(Data entries)
* * *

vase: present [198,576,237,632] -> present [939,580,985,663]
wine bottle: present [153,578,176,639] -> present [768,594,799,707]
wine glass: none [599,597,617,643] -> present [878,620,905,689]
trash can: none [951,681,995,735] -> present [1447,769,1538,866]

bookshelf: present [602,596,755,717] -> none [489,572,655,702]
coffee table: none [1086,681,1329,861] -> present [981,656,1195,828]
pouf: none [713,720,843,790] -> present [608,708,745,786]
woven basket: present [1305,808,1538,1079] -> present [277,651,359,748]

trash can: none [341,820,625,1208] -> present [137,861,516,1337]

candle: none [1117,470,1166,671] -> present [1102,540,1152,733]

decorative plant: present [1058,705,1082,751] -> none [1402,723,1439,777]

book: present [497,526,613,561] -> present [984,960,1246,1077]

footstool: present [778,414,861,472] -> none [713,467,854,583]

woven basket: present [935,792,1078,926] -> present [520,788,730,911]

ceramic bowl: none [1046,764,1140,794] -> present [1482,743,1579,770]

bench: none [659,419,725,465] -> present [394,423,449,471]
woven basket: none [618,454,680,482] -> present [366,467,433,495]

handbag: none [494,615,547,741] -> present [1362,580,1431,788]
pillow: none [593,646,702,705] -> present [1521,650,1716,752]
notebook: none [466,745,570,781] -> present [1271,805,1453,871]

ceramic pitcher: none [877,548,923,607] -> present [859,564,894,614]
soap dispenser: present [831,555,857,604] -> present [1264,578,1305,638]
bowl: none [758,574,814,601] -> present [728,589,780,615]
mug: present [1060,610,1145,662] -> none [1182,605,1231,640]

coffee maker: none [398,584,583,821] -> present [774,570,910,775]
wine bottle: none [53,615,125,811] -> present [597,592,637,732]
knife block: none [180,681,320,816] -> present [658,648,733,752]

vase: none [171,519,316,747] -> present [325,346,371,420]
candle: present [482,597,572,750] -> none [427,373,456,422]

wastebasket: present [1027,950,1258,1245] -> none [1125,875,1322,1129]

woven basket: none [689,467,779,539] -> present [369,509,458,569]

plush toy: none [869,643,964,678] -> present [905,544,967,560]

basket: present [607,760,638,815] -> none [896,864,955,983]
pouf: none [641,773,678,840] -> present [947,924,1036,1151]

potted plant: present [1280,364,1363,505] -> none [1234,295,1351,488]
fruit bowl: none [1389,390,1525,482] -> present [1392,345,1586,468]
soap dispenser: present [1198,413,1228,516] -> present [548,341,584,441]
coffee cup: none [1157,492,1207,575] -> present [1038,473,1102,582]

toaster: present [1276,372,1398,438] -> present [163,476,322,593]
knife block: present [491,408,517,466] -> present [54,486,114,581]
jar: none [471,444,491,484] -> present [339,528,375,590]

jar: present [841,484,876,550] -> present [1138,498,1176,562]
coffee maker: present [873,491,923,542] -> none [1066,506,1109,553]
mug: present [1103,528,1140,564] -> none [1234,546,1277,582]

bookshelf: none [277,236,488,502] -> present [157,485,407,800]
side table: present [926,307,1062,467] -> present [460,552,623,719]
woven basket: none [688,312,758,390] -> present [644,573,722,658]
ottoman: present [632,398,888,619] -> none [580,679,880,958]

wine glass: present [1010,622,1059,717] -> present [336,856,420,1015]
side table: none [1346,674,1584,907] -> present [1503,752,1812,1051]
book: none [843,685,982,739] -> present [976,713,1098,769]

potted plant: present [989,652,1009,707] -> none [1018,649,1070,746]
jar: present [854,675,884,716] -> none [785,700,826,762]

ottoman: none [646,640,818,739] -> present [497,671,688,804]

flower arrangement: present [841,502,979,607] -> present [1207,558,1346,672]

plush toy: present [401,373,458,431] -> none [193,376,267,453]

* * *

◆ Exercise description
Collect the lines of the records that include the string "ceramic".

◆ Response for this exercise
ceramic bowl: none [1046,764,1140,794] -> present [1482,743,1579,770]
ceramic pitcher: none [877,548,923,607] -> present [859,564,894,614]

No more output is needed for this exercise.